Continuavo a muovere la mano, fremevo, come se volessi cercare un contattato con quella parte del tuo corpo. Lo capivi e contraevi così quei venti centimetri che separavano il corpo dal vetro. Teneramente appoggiavi il tuo seno all’altezza della mia mano illudendo il tocco. Il poggiarsi del tessuto con il cristallo metteva ancora di più in evidenza tutti i particolati.

Mi sembrava di morire in un gioco tra piacere e impazienza. Tra l’averti così vicina e il non poterti toccare. Sapevamo entrambi che potevamo varcare in un attimo quel vetro, ma con l’effetto di sentire quel senso di immoralità con noi stessi, con le nostre scelte di vita. Sapevamo che non potevamo permettercelo. Allo stesso tempo rimanevamo così stupidamente incoscienti rispetto a quanto il confine del proibito fosse già stato abbondantemente superato dalle nostre azioni.

Palpavo con la mia mano come mimando il gesto e seminando impronte indefinite sul vetro. Tu continuavi a spingere il tuo seno morbosamente sul mio palmo aiutandoti nel movimento con la tua mano. Sorreggevi e stringevi la massa ridirigendola emettendo un suono scivoloso. Nei movimenti la camicetta si scostava liberando tutto il tuo nudo ardore.

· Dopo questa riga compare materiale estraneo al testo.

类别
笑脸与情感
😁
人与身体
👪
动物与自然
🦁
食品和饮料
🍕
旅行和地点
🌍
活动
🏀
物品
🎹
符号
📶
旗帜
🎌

Ti addossavi con tutto il corpo sulla lastra completamente in balia del desiderio. Avresti dato tutto per sostituire il contatto astratto con il mio corpo.

Preso dallo stesso trasporto, mi abbassavo con il viso e con la bocca simulando un bacio intenso sulla punta del capezzolo. Tu prendevi ancora di più a dimenarti come se il movimento potesse sciogliere quella voglia che non contenevi più. Il delirio scorreva nelle vene come l’acqua sul tuo corpo.

La mia lingua leccava il vetro caldo, umidiva la lastra dove rimaneva schiacciato il seno da tutto lo spasimo. Continuavi a premerlo su di me, sulla mia lingua guardandomi fisso con gli occhi e in altri istanti li chiudevi per smarrirti nel piacere.

Tutto il corpo poggiava a tratti sul bagnato. La stoffa si colorava di rosa sulla pelle bagnata. Gli sguardi si rimiravano.

Ti piaceva che ti guardassi e mi piaceva guardare ogni dettaglio.

Poco dopo, non sapevo più che direzione prendere.

Se scendere ancora, calandomi e lasciandomi andare più giù, abbandonandomi nel desiderio, protetto da quel vetro di separazione che in qualche modo tutelava tutte le nostre intenzioni.

Non sapevo se fermarmi, razionalmente tornare al mio posto su quella poltrona distante, tornare alla mia vita di tutti i giorni, giusta e privata di molto, tornare ad essere amici.

Non sapevo… se varcare il limite. Entrare nella doccia con te per perdermi in un abbraccio interminabile, una stretta sotto la pioggia scrosciante che sapesse solo di infinito, che sapesse solo di amore.

Quello che era stato poi, è oggi un mistero che nessuno potrà conoscere mai.